The youngest player heading to Martis Camp is 13-year old Patrick Welch of Providence, R.I. The only golfer in the field not born in the 1990s, Welch shot a 66 in the opening round of Junior Amateur sectional qualifying en route to earning medalist honors at Thorny Lea Golf Club in Brockton, Mass. Welch also qualified for the 2013 Rhode Island State Amateur.

One other notable name is Andy Zhang of China, who became the youngest U.S. Open qualifier when he competed at Olympic Club in 2012 at age 14.

Martis Camp's breathtaking mountain vistas provide aspects the USGA and anyone watching the association's events have rarely seen. Forest Highlands Golf Club in Flagstaff, Ariz. provided similar views in 2006 when in hosted the U.S. Mid-Amateur.

2002 U.S. Amateur champion Ricky Barnes, a Martis Camp member who played at Forest Highlands in 1996 for the Junior Amateur, says though the course should be friendly off the tee, shots into and around the greens will present the most difficult challenges.

"The biggest adjustment these kids are going to have to make is the altitude change and the iron control on their distances," Barnes said. "You'll really need to chart your iron yardages when playing a practice round. The harder and higher you hit it, the farther it's going to carry."

The 2,177-acre property's most spectacular view comes on the tee at the 162-yard, par-three 17th, where layers of the Sierra Nevada range can be seen in the distance looking east.

"This is going to be a golf course where the surrounding views are going to steal the golfers' eyes away from the golf course," Sanfilippo said.

General Chairman of the event Dr. Tom Patterson, one of the club's first members, spent the last 18 months organizing a strong Martis Camp volunteer committee and believes this is a time for this five-year old course to shine.

"From the members perspective, I think there is no question that it's a great honor for Martis Camp to have been awarded this championship," Patterson said. "This puts us on the golf map."

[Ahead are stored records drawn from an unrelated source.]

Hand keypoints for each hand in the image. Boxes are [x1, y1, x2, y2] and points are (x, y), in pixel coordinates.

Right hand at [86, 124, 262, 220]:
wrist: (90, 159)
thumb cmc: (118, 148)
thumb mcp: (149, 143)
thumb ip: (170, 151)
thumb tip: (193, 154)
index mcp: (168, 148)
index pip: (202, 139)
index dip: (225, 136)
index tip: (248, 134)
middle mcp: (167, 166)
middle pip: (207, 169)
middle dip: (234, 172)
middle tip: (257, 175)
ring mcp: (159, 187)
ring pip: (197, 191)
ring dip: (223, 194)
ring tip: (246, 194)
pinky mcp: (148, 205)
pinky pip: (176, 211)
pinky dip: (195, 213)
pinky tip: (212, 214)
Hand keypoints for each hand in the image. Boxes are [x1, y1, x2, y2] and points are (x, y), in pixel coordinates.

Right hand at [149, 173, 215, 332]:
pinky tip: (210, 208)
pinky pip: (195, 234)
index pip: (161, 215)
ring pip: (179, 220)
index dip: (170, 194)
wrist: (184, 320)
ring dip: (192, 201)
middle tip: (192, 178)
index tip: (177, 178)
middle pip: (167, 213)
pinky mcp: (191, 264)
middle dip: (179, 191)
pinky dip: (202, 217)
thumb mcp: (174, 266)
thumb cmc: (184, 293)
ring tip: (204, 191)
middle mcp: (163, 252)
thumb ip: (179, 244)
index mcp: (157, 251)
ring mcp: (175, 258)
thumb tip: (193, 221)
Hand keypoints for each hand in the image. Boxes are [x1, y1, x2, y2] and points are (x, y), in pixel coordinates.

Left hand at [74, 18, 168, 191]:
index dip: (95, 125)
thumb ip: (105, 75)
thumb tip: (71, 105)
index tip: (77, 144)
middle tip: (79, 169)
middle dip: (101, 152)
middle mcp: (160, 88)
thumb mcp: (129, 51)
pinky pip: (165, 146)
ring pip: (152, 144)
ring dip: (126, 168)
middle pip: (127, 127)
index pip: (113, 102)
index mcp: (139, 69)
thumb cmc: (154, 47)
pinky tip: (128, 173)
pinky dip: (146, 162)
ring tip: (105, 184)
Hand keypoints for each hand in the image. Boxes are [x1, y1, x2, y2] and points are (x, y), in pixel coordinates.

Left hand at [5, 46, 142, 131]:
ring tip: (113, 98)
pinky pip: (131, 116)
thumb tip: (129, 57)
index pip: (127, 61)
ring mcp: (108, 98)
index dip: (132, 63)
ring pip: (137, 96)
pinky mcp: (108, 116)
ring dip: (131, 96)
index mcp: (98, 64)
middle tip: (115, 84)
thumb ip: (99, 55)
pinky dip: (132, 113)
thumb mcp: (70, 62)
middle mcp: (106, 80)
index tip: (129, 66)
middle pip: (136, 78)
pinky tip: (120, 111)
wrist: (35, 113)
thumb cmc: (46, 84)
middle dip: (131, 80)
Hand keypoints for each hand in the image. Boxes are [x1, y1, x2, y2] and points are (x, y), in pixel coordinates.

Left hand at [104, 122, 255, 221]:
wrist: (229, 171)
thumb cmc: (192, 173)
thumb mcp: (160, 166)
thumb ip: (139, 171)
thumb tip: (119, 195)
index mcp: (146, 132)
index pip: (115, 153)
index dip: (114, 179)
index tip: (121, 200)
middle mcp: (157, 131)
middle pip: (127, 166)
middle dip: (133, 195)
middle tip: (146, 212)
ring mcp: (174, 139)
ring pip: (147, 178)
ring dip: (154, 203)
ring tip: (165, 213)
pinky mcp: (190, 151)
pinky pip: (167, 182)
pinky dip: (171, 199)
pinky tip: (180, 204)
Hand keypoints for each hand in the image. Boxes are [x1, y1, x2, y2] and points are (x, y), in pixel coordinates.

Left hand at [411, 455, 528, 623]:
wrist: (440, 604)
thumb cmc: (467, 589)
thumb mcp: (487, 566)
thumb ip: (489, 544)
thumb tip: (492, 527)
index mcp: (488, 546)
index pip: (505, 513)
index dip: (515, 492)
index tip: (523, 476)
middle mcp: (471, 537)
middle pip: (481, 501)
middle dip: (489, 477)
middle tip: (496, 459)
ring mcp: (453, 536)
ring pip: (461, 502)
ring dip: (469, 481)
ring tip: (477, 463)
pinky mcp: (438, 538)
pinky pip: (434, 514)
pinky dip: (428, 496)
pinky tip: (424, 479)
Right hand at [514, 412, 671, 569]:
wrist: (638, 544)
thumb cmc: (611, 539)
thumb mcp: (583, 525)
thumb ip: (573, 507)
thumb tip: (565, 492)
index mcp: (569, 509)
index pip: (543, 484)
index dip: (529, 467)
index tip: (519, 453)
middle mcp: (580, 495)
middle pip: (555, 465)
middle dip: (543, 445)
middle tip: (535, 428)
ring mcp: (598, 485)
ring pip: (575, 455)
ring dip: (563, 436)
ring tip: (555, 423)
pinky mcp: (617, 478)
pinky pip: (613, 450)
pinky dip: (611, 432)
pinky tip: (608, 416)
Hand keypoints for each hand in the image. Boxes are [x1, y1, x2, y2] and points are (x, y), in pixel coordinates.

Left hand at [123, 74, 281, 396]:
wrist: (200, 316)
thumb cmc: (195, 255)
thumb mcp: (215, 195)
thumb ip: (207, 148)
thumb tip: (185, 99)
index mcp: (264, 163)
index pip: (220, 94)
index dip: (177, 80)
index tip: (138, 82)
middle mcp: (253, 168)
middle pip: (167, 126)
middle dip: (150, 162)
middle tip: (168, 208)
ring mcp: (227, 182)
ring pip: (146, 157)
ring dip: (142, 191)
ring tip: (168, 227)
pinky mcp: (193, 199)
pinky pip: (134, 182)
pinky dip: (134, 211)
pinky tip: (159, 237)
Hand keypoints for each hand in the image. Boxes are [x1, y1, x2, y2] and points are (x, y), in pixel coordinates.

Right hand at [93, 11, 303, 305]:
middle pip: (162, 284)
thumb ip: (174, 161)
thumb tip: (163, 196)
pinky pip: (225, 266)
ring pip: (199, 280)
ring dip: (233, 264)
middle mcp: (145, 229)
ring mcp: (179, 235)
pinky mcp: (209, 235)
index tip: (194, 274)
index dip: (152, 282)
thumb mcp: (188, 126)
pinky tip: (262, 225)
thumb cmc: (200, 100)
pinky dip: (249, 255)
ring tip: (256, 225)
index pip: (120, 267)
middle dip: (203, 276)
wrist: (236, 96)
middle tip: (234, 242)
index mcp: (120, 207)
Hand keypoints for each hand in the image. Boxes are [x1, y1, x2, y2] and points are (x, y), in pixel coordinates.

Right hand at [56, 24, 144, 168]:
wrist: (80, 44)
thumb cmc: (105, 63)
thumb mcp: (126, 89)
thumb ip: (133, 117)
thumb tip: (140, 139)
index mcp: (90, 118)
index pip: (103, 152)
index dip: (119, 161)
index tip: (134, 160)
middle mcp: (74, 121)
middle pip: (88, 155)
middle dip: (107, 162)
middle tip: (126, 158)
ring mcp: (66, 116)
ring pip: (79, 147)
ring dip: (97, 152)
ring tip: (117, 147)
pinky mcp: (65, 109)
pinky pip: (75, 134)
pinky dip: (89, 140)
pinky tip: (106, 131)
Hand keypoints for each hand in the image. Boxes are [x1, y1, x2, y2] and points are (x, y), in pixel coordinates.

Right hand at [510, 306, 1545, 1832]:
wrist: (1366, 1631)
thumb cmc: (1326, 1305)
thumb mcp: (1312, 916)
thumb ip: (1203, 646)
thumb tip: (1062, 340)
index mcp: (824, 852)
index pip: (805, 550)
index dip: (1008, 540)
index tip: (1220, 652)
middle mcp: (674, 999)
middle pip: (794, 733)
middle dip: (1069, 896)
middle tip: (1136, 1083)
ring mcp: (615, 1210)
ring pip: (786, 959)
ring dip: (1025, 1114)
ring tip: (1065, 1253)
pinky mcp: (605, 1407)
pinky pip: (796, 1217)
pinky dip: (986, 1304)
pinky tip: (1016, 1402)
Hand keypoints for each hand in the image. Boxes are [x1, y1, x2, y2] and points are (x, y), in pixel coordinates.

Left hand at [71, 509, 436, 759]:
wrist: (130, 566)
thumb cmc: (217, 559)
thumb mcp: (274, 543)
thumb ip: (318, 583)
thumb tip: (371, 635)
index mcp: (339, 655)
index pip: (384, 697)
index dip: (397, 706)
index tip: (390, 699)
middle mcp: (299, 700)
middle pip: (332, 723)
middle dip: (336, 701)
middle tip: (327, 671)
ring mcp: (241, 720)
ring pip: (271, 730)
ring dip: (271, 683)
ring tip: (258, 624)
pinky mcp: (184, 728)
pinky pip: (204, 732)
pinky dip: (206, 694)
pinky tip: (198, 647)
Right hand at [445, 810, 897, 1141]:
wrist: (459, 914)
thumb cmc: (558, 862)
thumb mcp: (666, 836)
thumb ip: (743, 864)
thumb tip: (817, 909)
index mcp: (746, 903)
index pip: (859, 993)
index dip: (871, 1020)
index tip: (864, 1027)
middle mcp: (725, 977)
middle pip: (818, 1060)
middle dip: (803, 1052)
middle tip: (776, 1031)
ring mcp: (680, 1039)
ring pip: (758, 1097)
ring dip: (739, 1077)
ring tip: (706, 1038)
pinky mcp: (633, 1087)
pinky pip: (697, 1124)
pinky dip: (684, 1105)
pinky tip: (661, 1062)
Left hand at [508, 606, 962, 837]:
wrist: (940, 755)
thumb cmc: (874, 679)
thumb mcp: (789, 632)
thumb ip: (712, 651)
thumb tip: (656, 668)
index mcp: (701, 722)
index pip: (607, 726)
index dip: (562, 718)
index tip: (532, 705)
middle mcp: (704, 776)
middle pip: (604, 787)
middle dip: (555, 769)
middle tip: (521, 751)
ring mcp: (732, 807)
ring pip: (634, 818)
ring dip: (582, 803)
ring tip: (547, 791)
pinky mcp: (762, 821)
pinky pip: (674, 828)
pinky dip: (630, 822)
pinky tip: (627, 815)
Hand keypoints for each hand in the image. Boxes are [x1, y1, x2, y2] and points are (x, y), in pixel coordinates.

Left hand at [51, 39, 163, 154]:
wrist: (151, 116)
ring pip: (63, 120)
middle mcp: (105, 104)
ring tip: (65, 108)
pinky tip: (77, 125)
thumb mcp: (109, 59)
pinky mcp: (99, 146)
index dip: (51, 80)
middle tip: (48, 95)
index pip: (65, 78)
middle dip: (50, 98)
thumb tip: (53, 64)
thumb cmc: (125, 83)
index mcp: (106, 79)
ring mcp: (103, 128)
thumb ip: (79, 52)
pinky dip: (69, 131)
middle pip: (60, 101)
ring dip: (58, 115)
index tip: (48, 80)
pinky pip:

ABOUT THE U.S. Junior Amateur

While it is not the oldest competition, the U.S. Junior Amateur is considered the premier junior competition, having been around since 1948. The event is open to male golfers who have not reached their 18th birthday prior to the close of competition and whose USGA Handicap Index does not exceed 6.4. The U.S. Junior is one of 13 national championship conducted annually by the USGA, 10 of which are strictly for amateurs.